Noch vor Weihnachten erhöhten Heise und sein Volkswirteteam ihre Prognose auf zwei Prozent - fast doppelt so viel, wie damals die notorisch skeptische EU-Kommission für möglich hielt. Der Exportboom werde jetzt die Investitionen und selbst die Beschäftigung in Deutschland mitziehen, sagte Heise damals. Mit seiner Vorhersage, dass die Ausrüstungsinvestitionen 2006 mit einer Rate von mehr als sieben Prozent zulegen würden, lag er ebenso richtig. Auch den Anstieg des Konsums um rund ein Prozent sah er relativ präzise so kommen. Und: Er war unter den Ersten, die im Frühjahr ahnten, dass das Wachstum am Ende sogar über zwei Prozent steigen würde.

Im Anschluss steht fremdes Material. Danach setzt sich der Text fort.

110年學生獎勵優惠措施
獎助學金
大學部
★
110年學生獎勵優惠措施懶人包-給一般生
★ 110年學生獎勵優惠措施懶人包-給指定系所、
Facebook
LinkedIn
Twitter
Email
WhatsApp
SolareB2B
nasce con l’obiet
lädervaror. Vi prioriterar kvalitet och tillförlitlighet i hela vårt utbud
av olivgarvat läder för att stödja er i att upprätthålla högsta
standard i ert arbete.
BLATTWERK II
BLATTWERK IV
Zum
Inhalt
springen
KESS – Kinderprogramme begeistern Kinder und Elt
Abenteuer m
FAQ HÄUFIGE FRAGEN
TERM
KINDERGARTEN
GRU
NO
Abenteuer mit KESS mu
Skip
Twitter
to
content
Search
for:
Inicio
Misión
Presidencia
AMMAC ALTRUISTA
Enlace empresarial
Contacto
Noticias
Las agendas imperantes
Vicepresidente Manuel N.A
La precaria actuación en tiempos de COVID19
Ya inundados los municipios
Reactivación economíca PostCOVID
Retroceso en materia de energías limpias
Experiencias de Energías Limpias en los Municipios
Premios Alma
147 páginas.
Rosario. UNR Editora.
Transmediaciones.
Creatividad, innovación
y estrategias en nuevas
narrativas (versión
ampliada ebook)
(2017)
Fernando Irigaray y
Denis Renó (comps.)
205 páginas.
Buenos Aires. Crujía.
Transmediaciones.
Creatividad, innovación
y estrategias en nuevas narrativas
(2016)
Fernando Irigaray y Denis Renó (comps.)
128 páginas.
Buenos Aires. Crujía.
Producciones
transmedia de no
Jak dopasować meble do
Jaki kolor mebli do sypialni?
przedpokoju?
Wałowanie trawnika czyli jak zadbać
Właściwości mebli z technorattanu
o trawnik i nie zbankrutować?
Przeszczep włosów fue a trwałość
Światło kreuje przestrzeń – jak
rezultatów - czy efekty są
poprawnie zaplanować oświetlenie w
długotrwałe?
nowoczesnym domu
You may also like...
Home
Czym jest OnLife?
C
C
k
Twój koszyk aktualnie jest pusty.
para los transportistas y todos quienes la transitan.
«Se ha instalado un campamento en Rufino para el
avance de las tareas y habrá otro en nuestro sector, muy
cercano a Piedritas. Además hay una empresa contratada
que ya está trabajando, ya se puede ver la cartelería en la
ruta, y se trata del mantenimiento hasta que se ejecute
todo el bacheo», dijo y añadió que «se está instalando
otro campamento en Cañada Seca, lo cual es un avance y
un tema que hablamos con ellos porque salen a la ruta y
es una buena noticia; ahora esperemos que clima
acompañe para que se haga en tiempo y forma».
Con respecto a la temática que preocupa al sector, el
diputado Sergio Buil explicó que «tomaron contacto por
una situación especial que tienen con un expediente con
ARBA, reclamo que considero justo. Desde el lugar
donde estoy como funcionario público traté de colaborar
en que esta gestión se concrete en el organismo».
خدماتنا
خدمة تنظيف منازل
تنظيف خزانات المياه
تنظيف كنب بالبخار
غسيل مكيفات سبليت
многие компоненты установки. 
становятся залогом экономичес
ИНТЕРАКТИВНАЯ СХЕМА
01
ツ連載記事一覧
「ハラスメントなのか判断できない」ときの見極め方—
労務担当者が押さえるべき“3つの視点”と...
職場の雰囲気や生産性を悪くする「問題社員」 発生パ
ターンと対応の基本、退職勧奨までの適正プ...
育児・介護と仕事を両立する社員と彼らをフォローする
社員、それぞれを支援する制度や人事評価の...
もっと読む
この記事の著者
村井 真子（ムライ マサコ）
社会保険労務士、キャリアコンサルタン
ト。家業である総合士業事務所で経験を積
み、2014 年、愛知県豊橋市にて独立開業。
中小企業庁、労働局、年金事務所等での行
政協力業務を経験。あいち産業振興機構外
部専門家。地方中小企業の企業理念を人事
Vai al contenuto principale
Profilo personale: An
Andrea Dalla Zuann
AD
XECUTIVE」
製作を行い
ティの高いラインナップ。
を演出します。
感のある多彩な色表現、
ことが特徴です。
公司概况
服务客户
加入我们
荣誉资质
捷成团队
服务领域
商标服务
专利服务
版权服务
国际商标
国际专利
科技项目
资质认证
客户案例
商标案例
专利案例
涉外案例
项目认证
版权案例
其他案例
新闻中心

Ähnlich zuversichtlich gab sich Ende 2005 Deutsche-Bank-Chefvolkswirt Norbert Walter: "2006 wird ein Superjahr." Der Haken: Anders als die meisten Profis wagte Walter diesmal keine genaueren Prognosen zu Konsum, Investitionen oder Export, weshalb er auch schwer zu vergleichen ist mit der Konkurrenz. Zum Prognostiker des Jahres gehört mehr als nur eine Zahl zum Gesamtwachstum.
Auch die Zwei-Prozent-Prognose von Vorjahressieger Carsten Klude von M.M. Warburg hat einen Schönheitsfehler. Als Klude Mitte Dezember zum Prognostiker 2005 gekürt wurde, hielt er für 2006 nur ein Wachstum von 1,5 Prozent für möglich, das Heraufsetzen auf zwei Prozent folgte erst zum Jahreswechsel. Auch die Beschleunigung des Aufschwungs im Frühjahr erkannte Klude später als Allianzer Heise.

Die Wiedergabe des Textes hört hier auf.